A Louth councillor is leading a campaign for long-lasting road repairs in the town, and a change to the way potholes and repairs are dealt with by the county council.

District councillor Ros Jackson (left) with town councillor Lynne Cooney. (Photo: submitted).

District councillor Ros Jackson, who represents Louth Trinity ward, has also launched an online petition as part of the campaign demanding urgent repairs to Abbey Road, Broadley Crescent, and Park Avenue.

Councillor Jackson said: “I’m specifically calling for the county council to look at the way it deals with potholes because the way this has been done hasn’t been working.

“Repairs are too often temporary, and not fixed in a way that lasts. The prioritisation is wrong, with potholes often left unfilled right next to repairs that have been done.

One of the affected roads in Louth. (Photo: submitted).

“A full scrutiny of the process is needed, and recommendations put in place that will improve our roads. It’s not just a case of more funding, although that has reduced.

“The county also needs to look at the outsourced contracts to make sure we’re getting value for money and that the company has the right incentives to improve road repair.”

Coun Jackson added: “These three roads are particularly bad, but they aren’t the only ones in a poor state of repair.

“Chestnut Drive, St Bernard’s Close, Millgood Close, Riverhead Road, the bottom of Church Street, and Eastgate between the roundabouts are a few of the streets within Louth that need similar attention.

“I could go on. There are similar issues in other parts of Lincolnshire.”

In response, Lincolnshire County Council’s executive member for highways, Coun Richard Davies, said the authority is doing its best in difficult circumstances – and even had to use council reserves to make up a multi-million pound shortfall, after central Government cut the county council’s highways budget by almost a quarter.
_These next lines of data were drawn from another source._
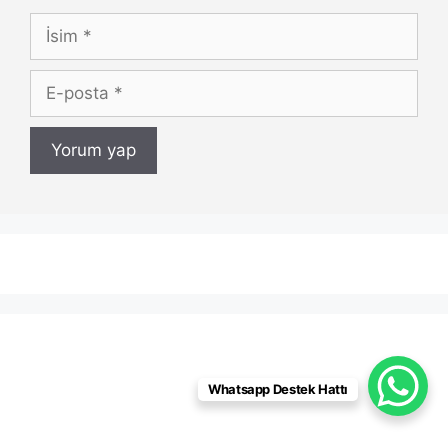
İsim
E-
posta
Whatsapp Destek Hattı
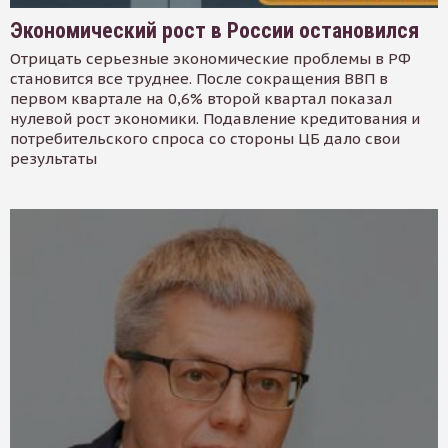
Экономический рост в России остановился
Отрицать серьезные экономические проблемы в РФ
становится все труднее. После сокращения ВВП в
первом квартале на 0,6% второй квартал показал
нулевой рост экономики. Подавление кредитования и
потребительского спроса со стороны ЦБ дало свои
результаты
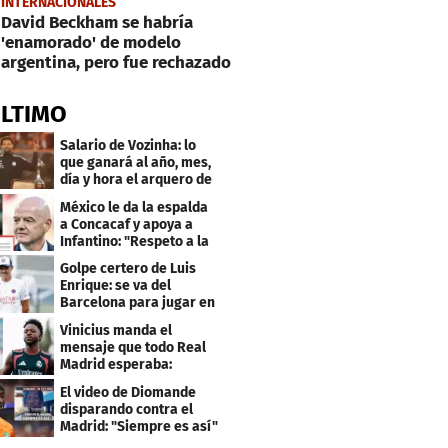
INTERNACIONALES
David Beckham se habría
'enamorado' de modelo
argentina, pero fue rechazado
ÚLTIMO
Salario de Vozinha: lo
que ganará al año, mes,
día y hora el arquero de
Cabo Verde
México le da la espalda
a Concacaf y apoya a
Infantino: "Respeto a la
gobernanza"
Golpe certero de Luis
Enrique: se va del
Barcelona para jugar en
el PSG
Vinicius manda el
mensaje que todo Real
Madrid esperaba:
"Mourinho..."
El video de Diomande
disparando contra el
Madrid: "Siempre es así"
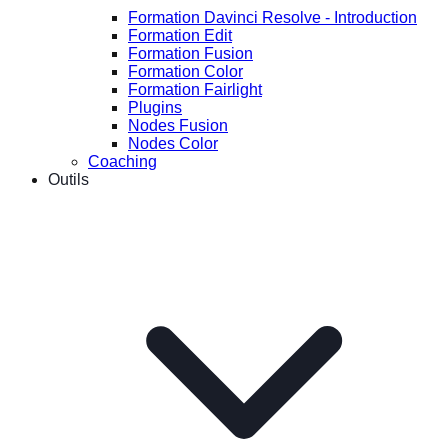
Formation Davinci Resolve - Introduction
Formation Edit
Formation Fusion
Formation Color
Formation Fairlight
Plugins
Nodes Fusion
Nodes Color
Coaching
Outils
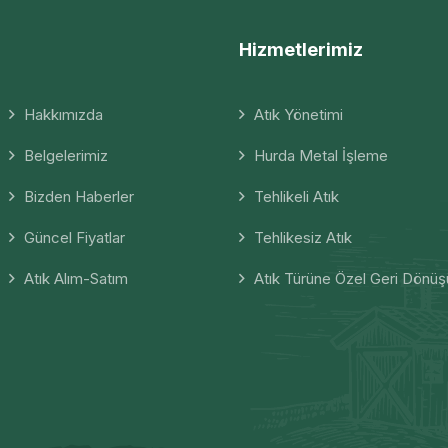
Hizmetlerimiz
Hakkımızda
Atık Yönetimi
Belgelerimiz
Hurda Metal İşleme
Bizden Haberler
Tehlikeli Atık
Güncel Fiyatlar
Tehlikesiz Atık
Atık Alım-Satım
Atık Türüne Özel Geri Dönü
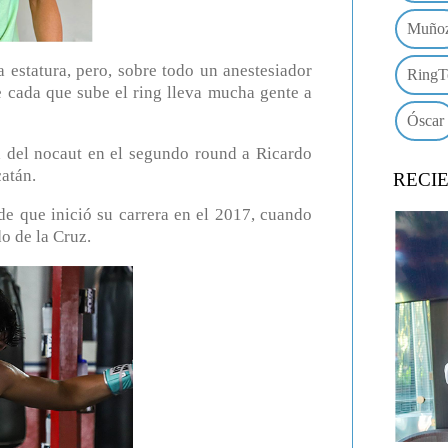
Muño
a estatura, pero, sobre todo un anestesiador
RingT
e cada que sube el ring lleva mucha gente a
Óscar
ía del nocaut en el segundo round a Ricardo
atán.
RECI
e que inició su carrera en el 2017, cuando
o de la Cruz.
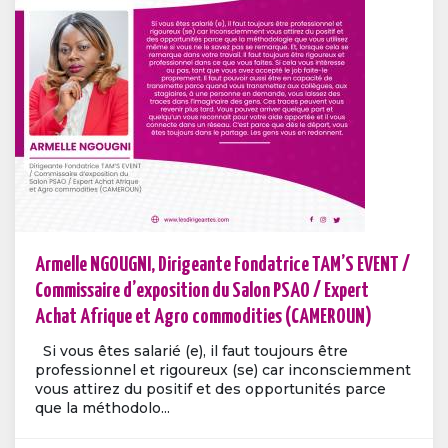
Armelle NGOUGNI, Dirigeante Fondatrice TAM’S EVENT /
Commissaire d’exposition du Salon PSAO / Expert
Achat Afrique et Agro commodities (CAMEROUN)
Si vous êtes salarié (e), il faut toujours être
professionnel et rigoureux (se) car inconsciemment
vous attirez du positif et des opportunités parce
que la méthodolo...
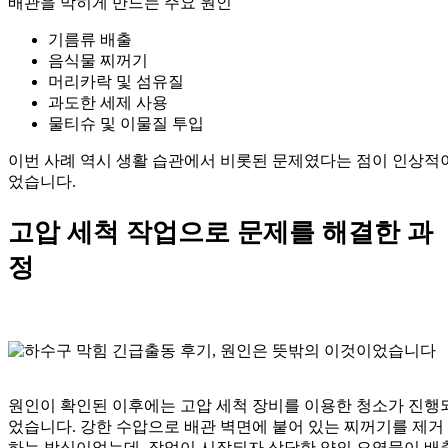
배관을 막히게 만드는 주요 원인
기름류 배출
음식물 찌꺼기
머리카락 및 섬유질
과도한 세제 사용
물티슈 및 이물질 투입
이번 사례 역시 생활 습관에서 비롯된 문제였다는 점이 인상적
었습니다.
고압 세척 작업으로 문제를 해결한 과
정
원인이 확인된 이후에는 고압 세척 장비를 이용한 청소가 진행
었습니다. 강한 수압으로 배관 벽면에 붙어 있는 찌꺼기를 제거
하는 방식이었는데, 작업이 시작되자 상당한 양의 오염물이 배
Coun Davies said: “The county council hates potholes just as much as residents and drivers do, and after a severe winter, we’ve worked hard to repair over 23,500 of them across Lincolnshire so far this year.

“At this time of year, our ambitious surfacing programme is also in full swing, with over 380 miles of resurfacing, surface dressing and footway works planned for the coming months.

“Cutting around potholes and refilling the area provides a better seal and a longer lasting repair, and we’ll always do that where we can. However, as it takes longer, we often infill potholes on busier routes to keep the road safe, and then return at a quieter time or with traffic management to do a permanent repair.

“Some road surfaces also can’t be cut into in that way, such as concrete roads, so potholes have to be in-filled and other, more substantial surfacing works planned for later.

“In an ideal world we’d do hardly any reactive pothole repairs and only do resurfacing and preventative maintenance, to stop these problems forming in the first place.

“But to get to that stage we’d need investment of around £500m to bring all our roads up to standard.

“This year, the county council used £12.3m of our reserves to maintain the budget at £51m after it was cut by almost 25 per cent from the Government.

“This shows our commitment to maintaining and improving our road network, and we will continue to lobby Government for fairer funding for our roads that will allow us to do more.

“We have robust processes in place with our contractors to ensure we’re getting the best value for taxpayers’ money, and maintaining the network as efficiently as we can.”

Coun Davies added: “In Louth, Abbey Road, Broadley Crescent and Park Avenue have all had potholes infilled to get them ready for more significant jetpatching works in the coming weeks.

“Some of these are concrete roads so the surface can’t be cut into to repair potholes. Jetpatching will provide a much neater road surface.

“As always, we’d encourage residents to report any problems with our roads to us through FixMyStreet. They can also view our upcoming programme of maintenance on our website.”